A successful Jewish revolt under a priestly family, Judas Maccabaeus and his sons, rose in revolt and led the people of Israel to retake Jerusalem, resulting in the purification of the Temple and “restored to its rightful state”(164 BC) and also gained their freedom from Syrian domination in 142 BC. This began the Hasmonean (Maccabean) dynasty, which appropriated the powers both of king and of high priest.
The Seleucid empire began losing control over large territories. An inexorable decline followed the first defeat of the Seleucids by the Romans in 190 BC.
Hasmonean (Maccabean) Dynasty
Hasmonean Dynasty, also spelled Hasmonaean, dynasty of ancient Judaea, descendants of the Maccabee (q.v.) family.

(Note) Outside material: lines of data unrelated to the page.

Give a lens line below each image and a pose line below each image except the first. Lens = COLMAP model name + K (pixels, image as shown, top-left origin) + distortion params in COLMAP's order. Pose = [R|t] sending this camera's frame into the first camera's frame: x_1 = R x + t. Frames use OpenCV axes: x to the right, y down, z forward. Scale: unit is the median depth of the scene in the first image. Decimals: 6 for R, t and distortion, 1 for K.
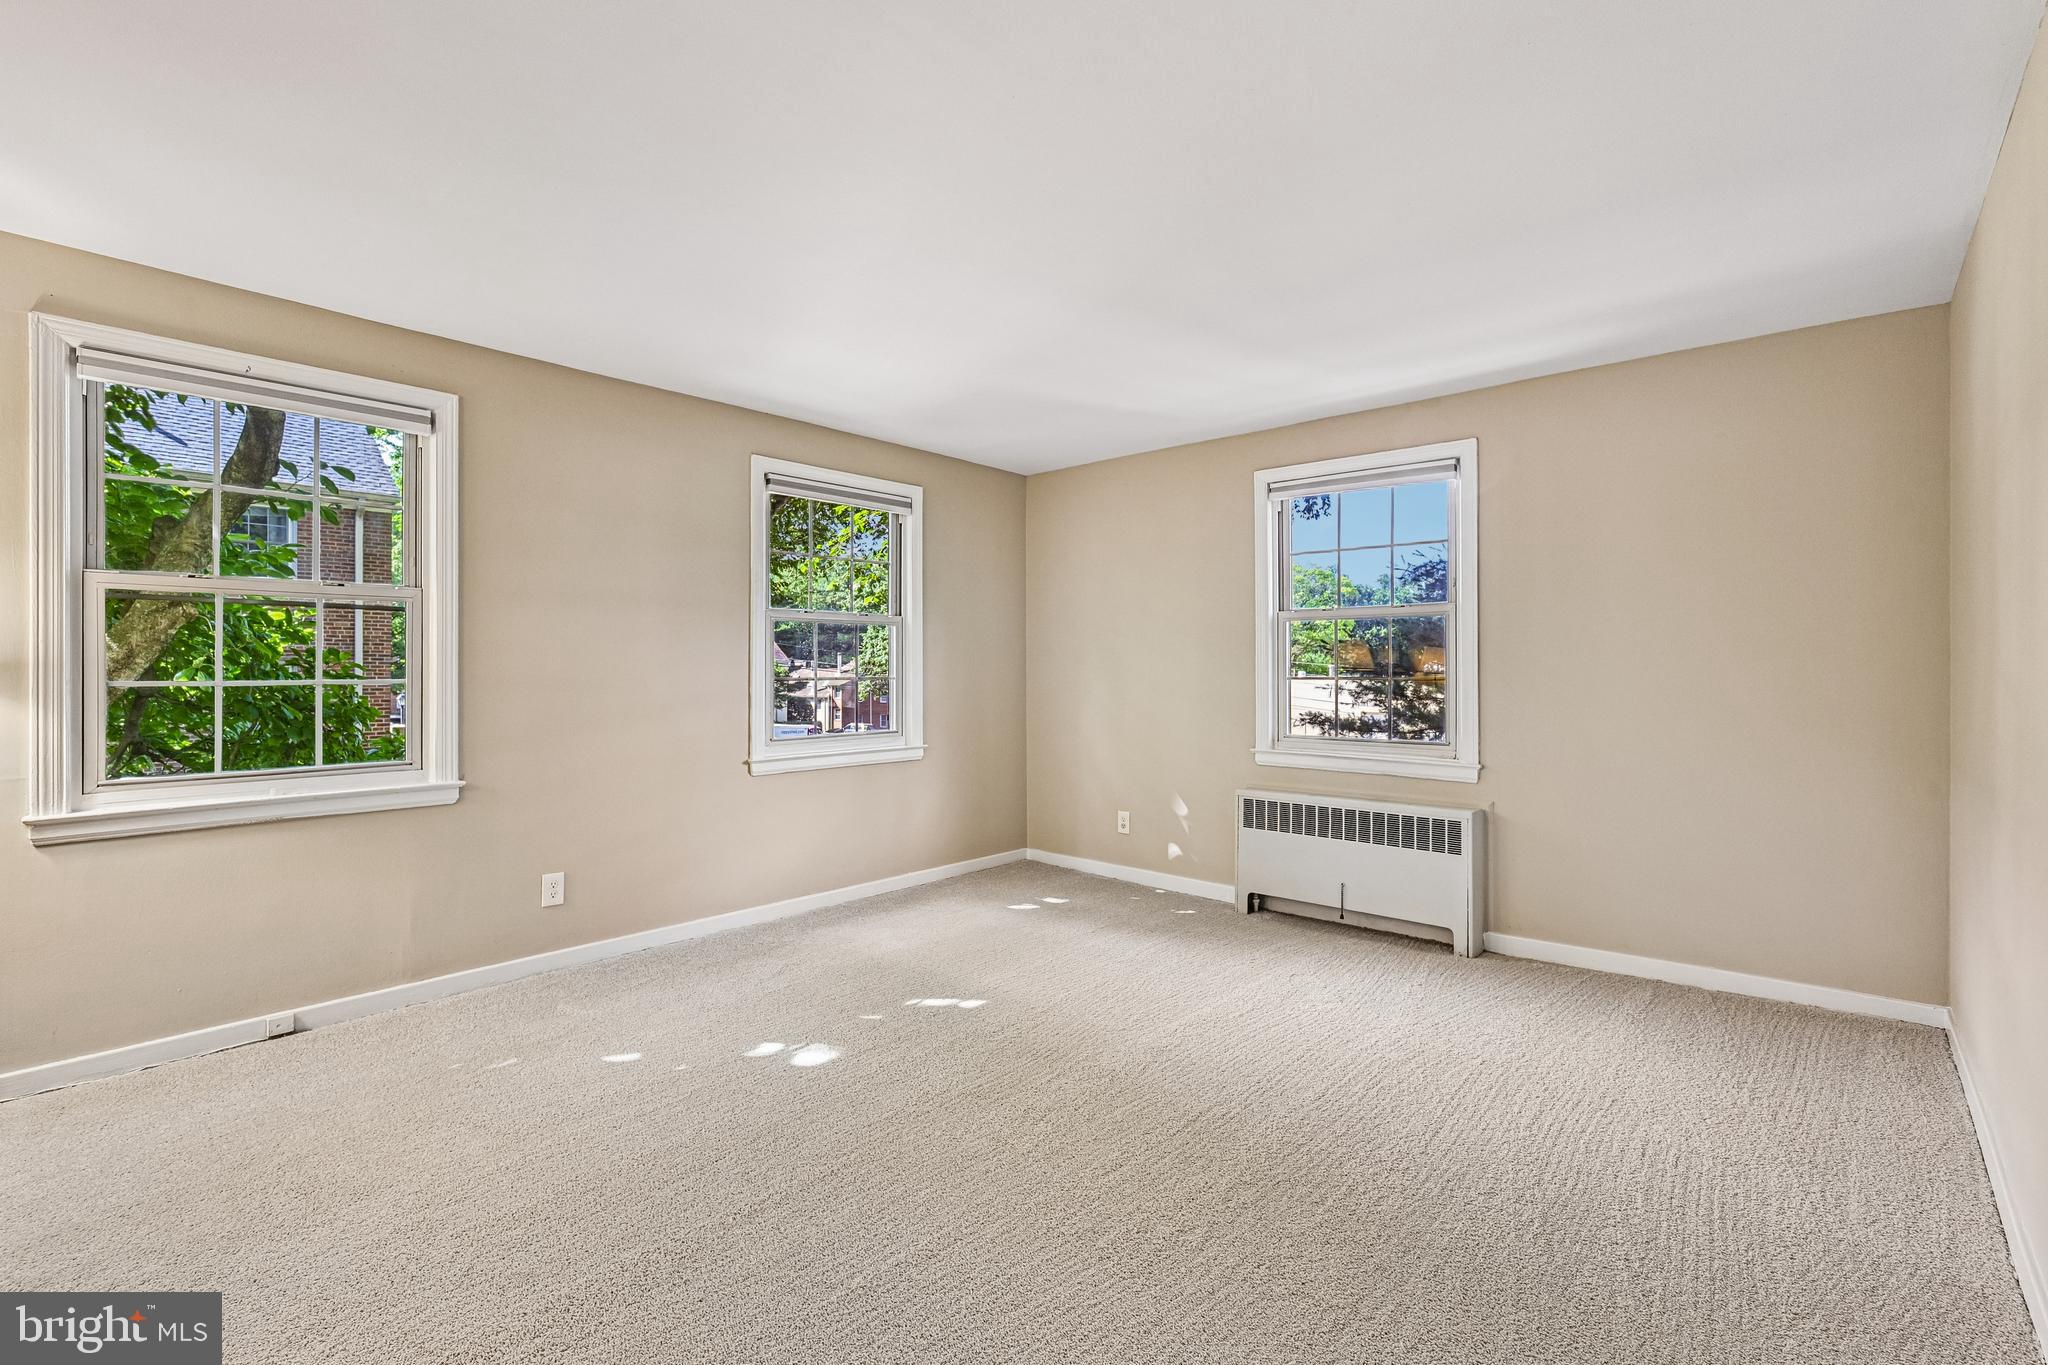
lens RADIAL K [[893.2, 0, 1016.2], [0, 893.2, 667.4], [0, 0, 1]] dist [0.004483, 0.000186]
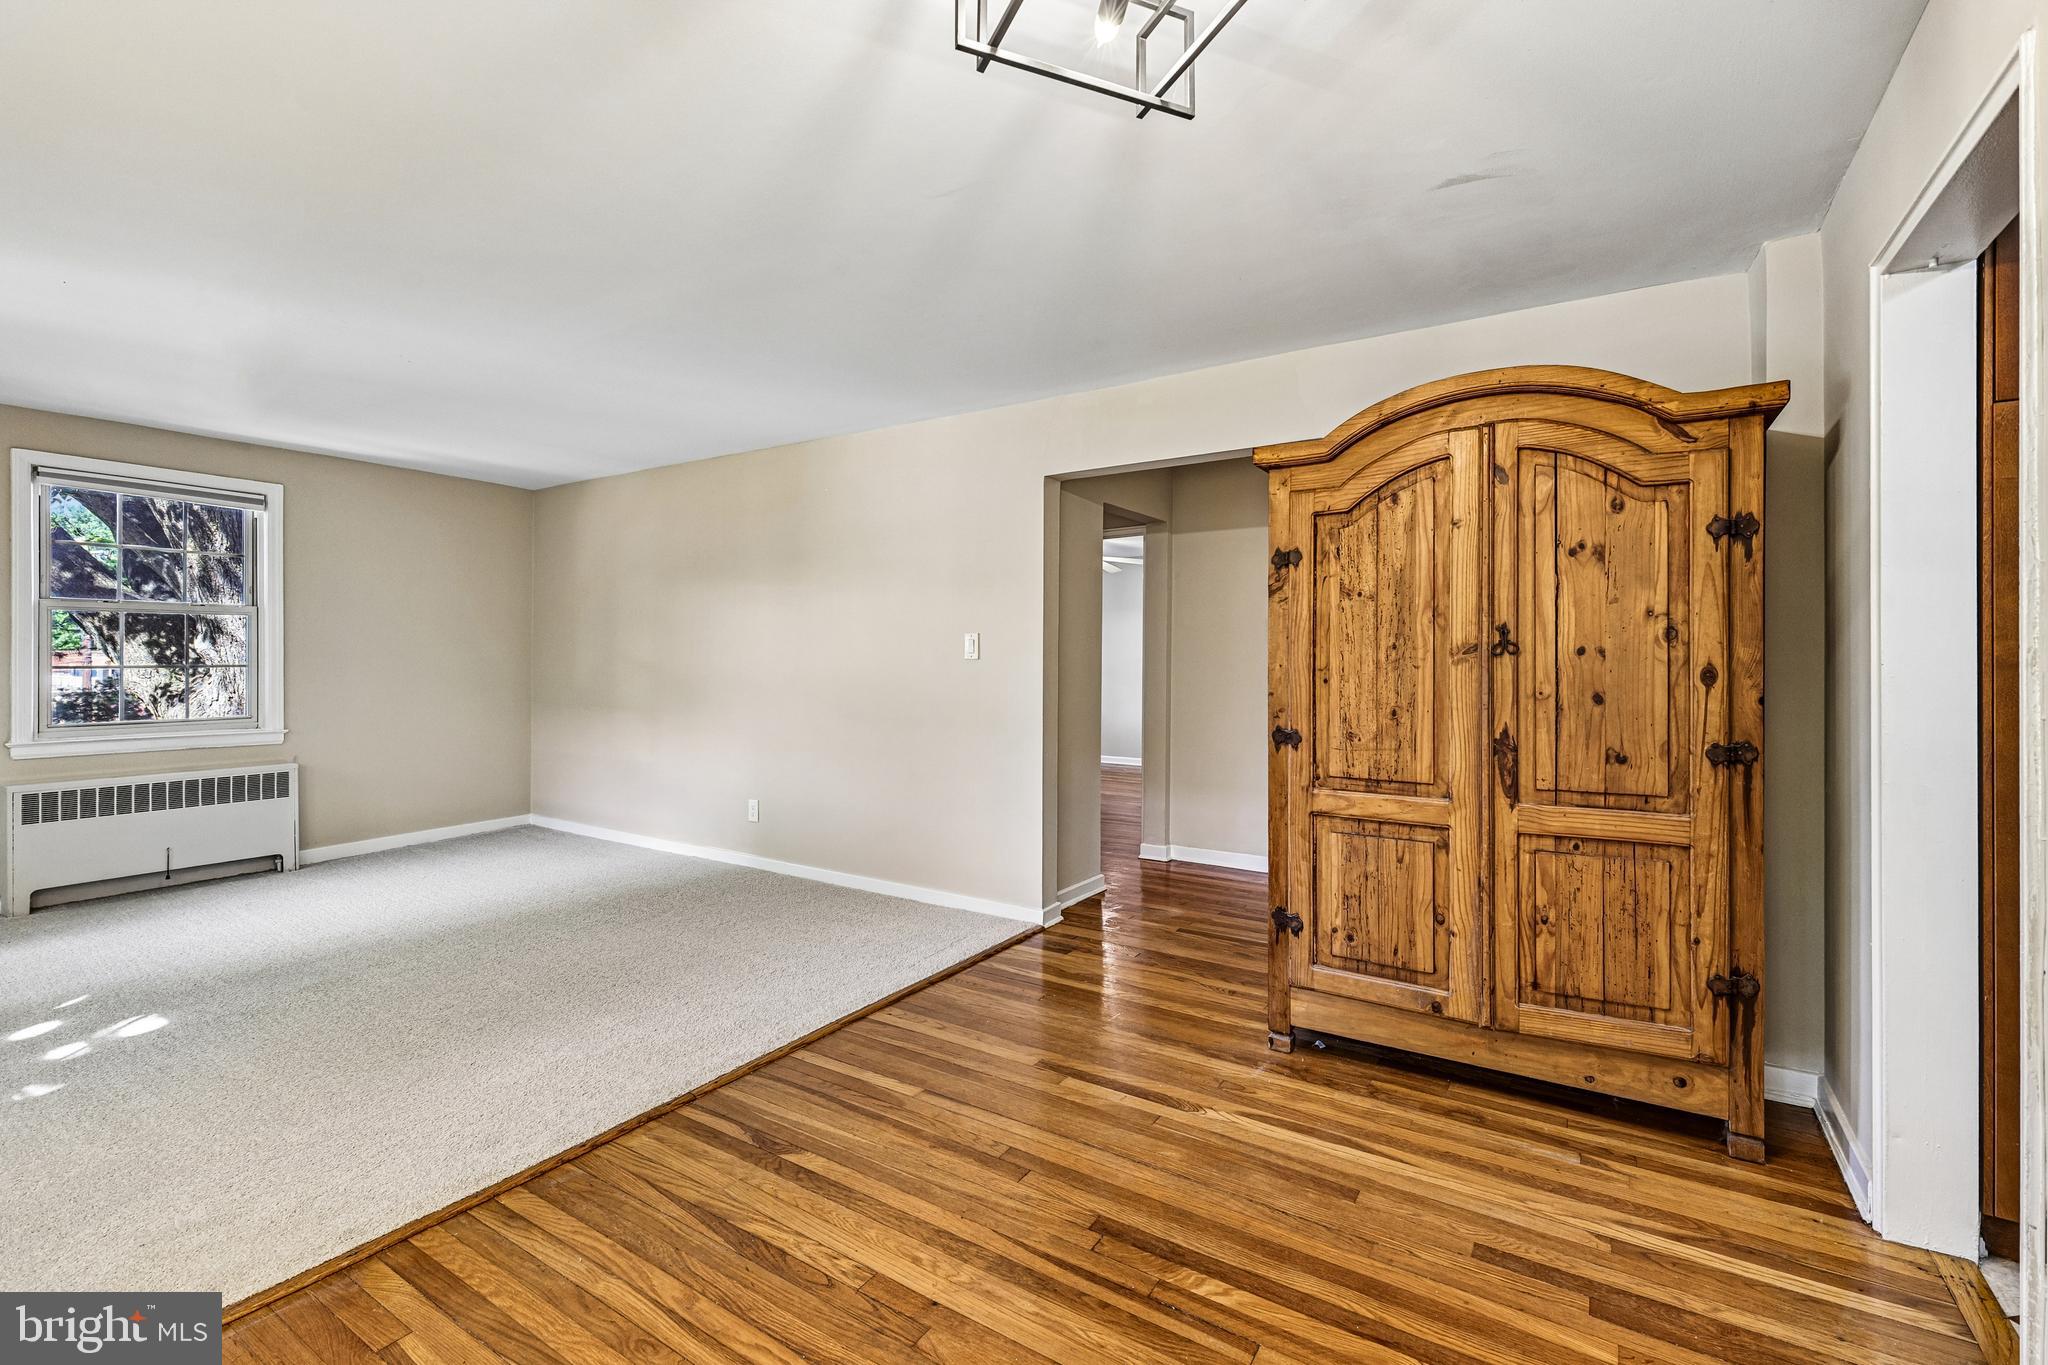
lens RADIAL K [[904.1, 0, 1029.6], [0, 904.1, 648.3], [0, 0, 1]] dist [0.002438, 0.000288]
pose [[-0.158230, 0.009193, 0.987359, -1.010030], [-0.003011, 0.999948, -0.009792, -0.003159], [-0.987398, -0.004523, -0.158194, 0.113397]]
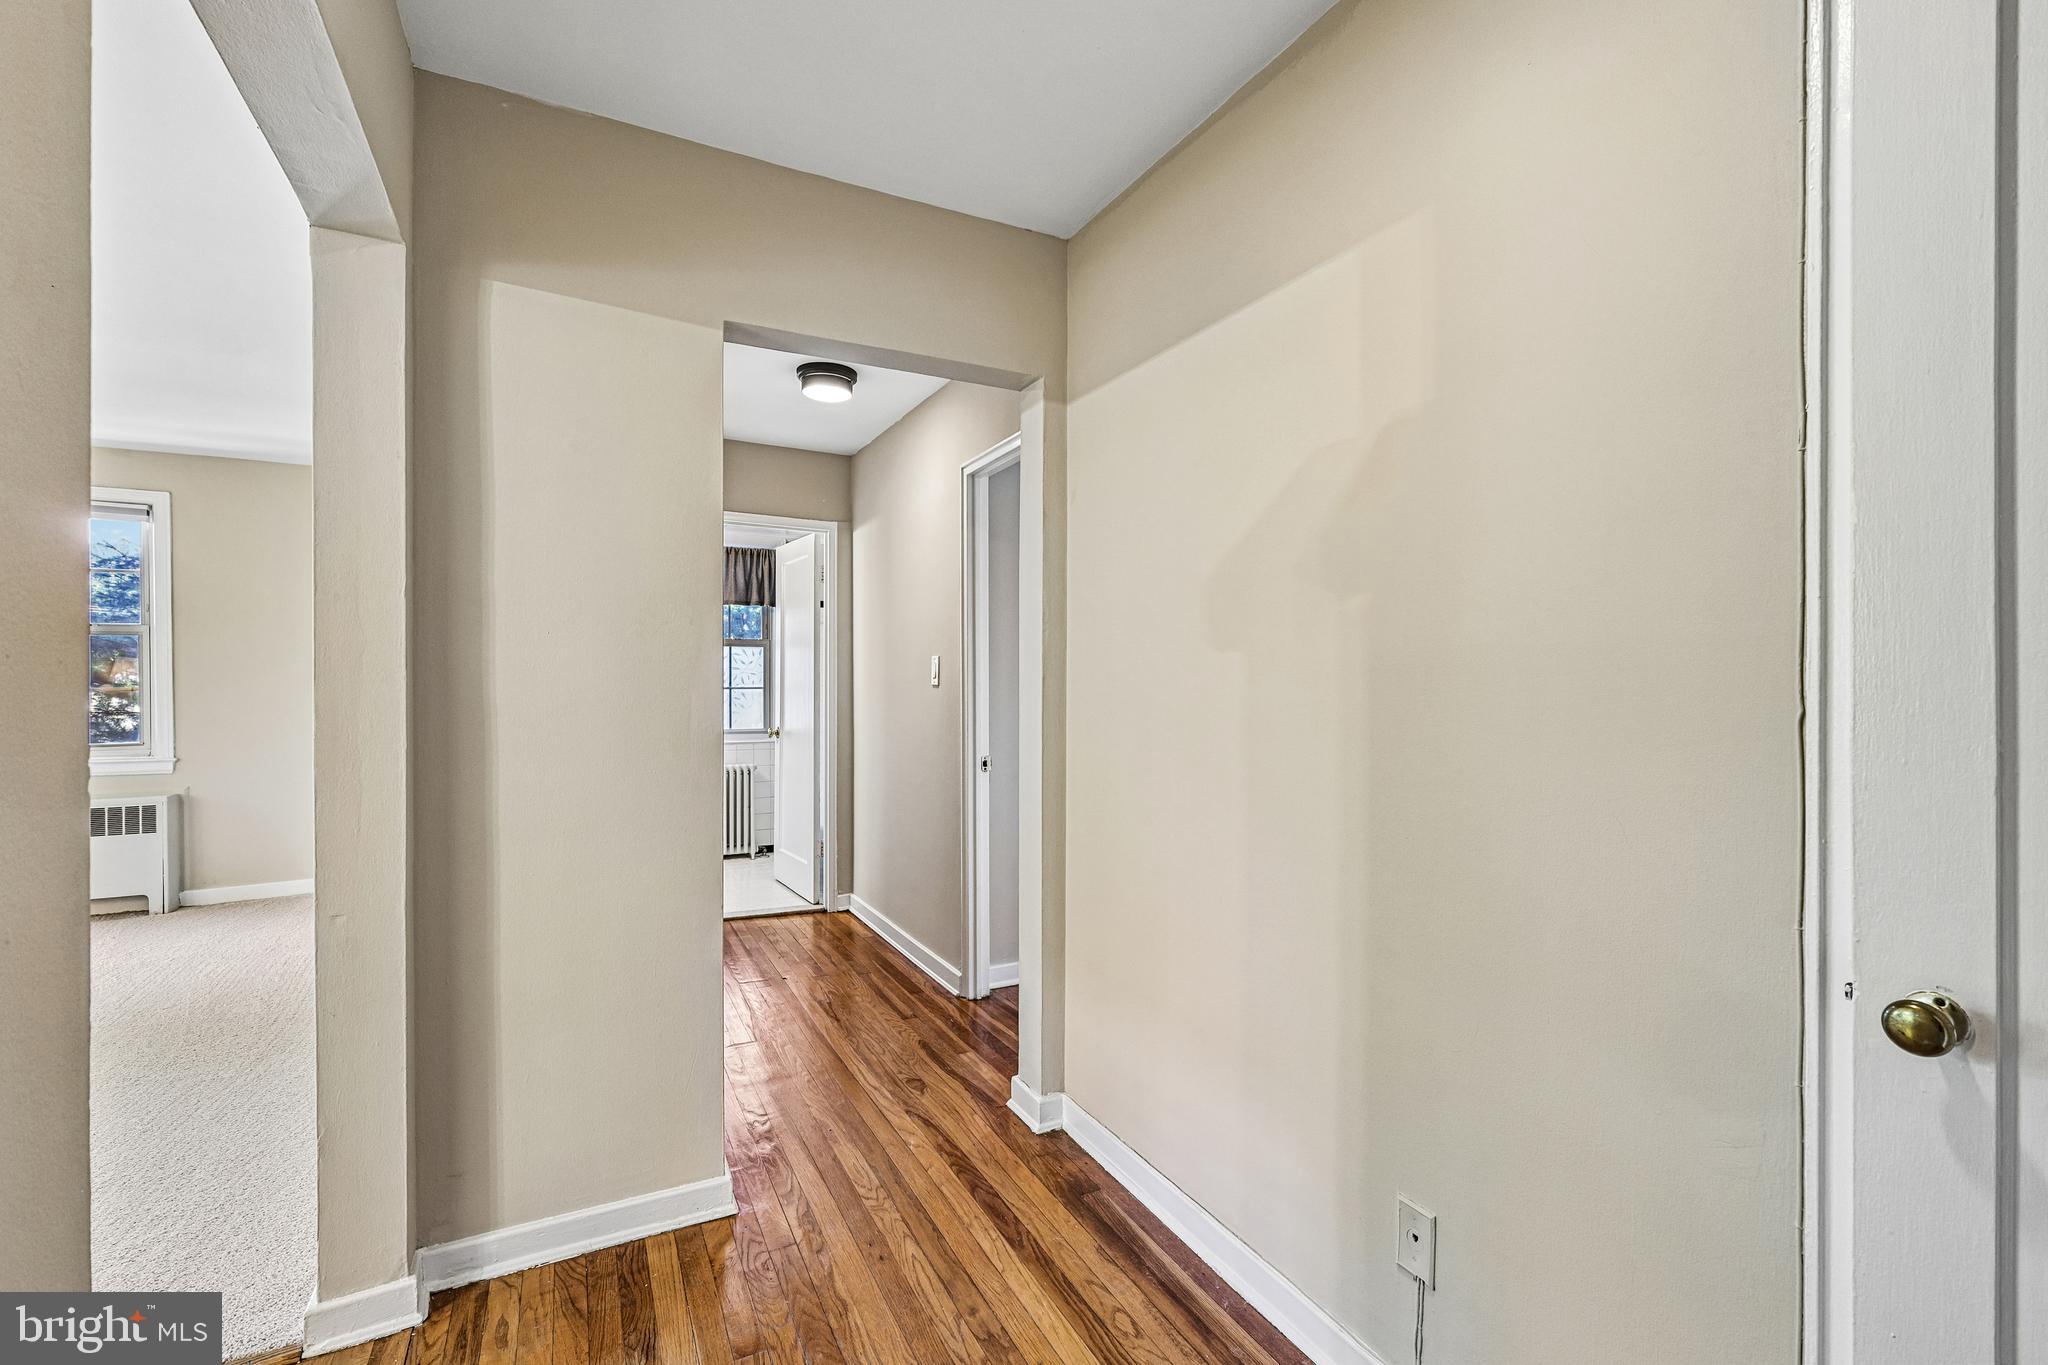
lens RADIAL K [[893.2, 0, 1016.2], [0, 893.2, 667.4], [0, 0, 1]] dist [0.004483, 0.000186]
pose [[0.347277, -0.008213, 0.937727, -0.240580], [0.014130, 0.999894, 0.003525, -0.004161], [-0.937656, 0.012026, 0.347356, -0.526835]]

The name derived (according to Josephus, in The Antiquities of the Jews) from the name of their ancestor Hasmoneus (Hasmon), or Asamonaios. In 143 (or 142) BC Simon Maccabeus, son of Mattathias (and brother of Judas Maccabeus), succeeded his brother Jonathan as leader of the Maccabean revolt against the Seleucid dynasty. He soon became independent of the Seleucids as high priest, ruler, and ethnarch of Judaea; the offices were hereditary, and Simon thus became the first of the Hasmonean dynasty. He was succeeded by his son John Hyrcanus I, Aristobulus I, Alexander Jannaeus and his widow Salome Alexandra, Aristobulus II, John Hyrcanus II, and the last Hasmonean, Antigonus, who was deposed and executed by the Romans under Mark Antony.
The origin of the Hasmonean dynasty is recorded in the books 1 Maccabees and 2 Maccabees (, covering the period from 175 to 134 BC during which time the Hasmonean dynasty became semi-independent from the Seleucid empire but had not yet expanded far outside of Judea. The books of 1 and 2 Maccabees are early Jewish writings detailing the history of the Jews in the first century BC. Both books are part of the canon of Scripture in the Greek Orthodox, Roman Catholic, Coptic, and Russian Orthodox churches, but they are not recognized as canon by Protestants and Jews.
The other primary source for the Hasmonean dynasty is the first book of The Wars of the Jews by the Jewish historian Josephus, (37–c. 100 CE). Josephus' account is the only primary source covering the history of the Hasmonean dynasty during the period of its expansion and independence between 110 to 63 BC.